[Before-and-after change records]
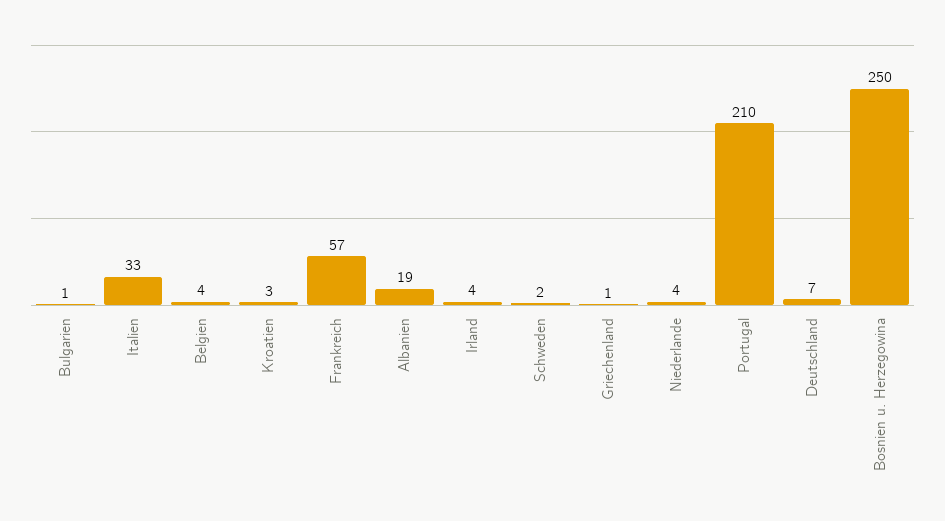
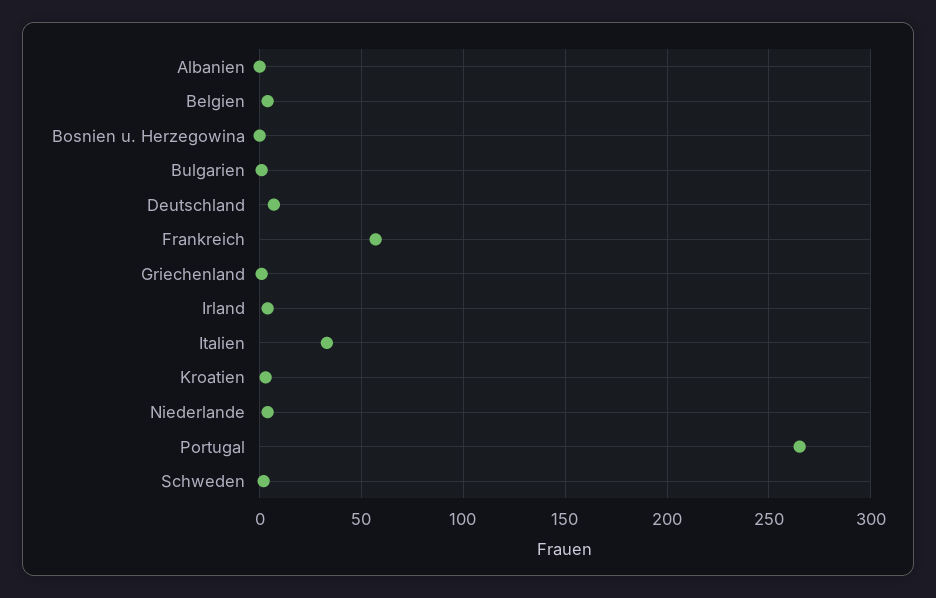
  {
    "Bulgarien": 1,
    "Italien": 33,
    "Belgien": 4,
    "Kroatien": 3,
    "Frankreich": 57,
-   "Albanien": 19,
+   "Albanien": 0,
    "Irland": 4,
    "Schweden": 2,
    "Griechenland": 1,
    "Niederlande": 4,
-   "Portugal": 210,
+   "Portugal": 265,
    "Deutschland": 7,
-   "Bosnien u. Herzegowina": 250
+   "Bosnien u. Herzegowina": 0
  }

TASK REQUIREMENTS: Please copy each line of the entries in which the word "Bosnien" shows up.

EXERCISE OUTPUT:
-   "Bosnien u. Herzegowina": 250
+   "Bosnien u. Herzegowina": 0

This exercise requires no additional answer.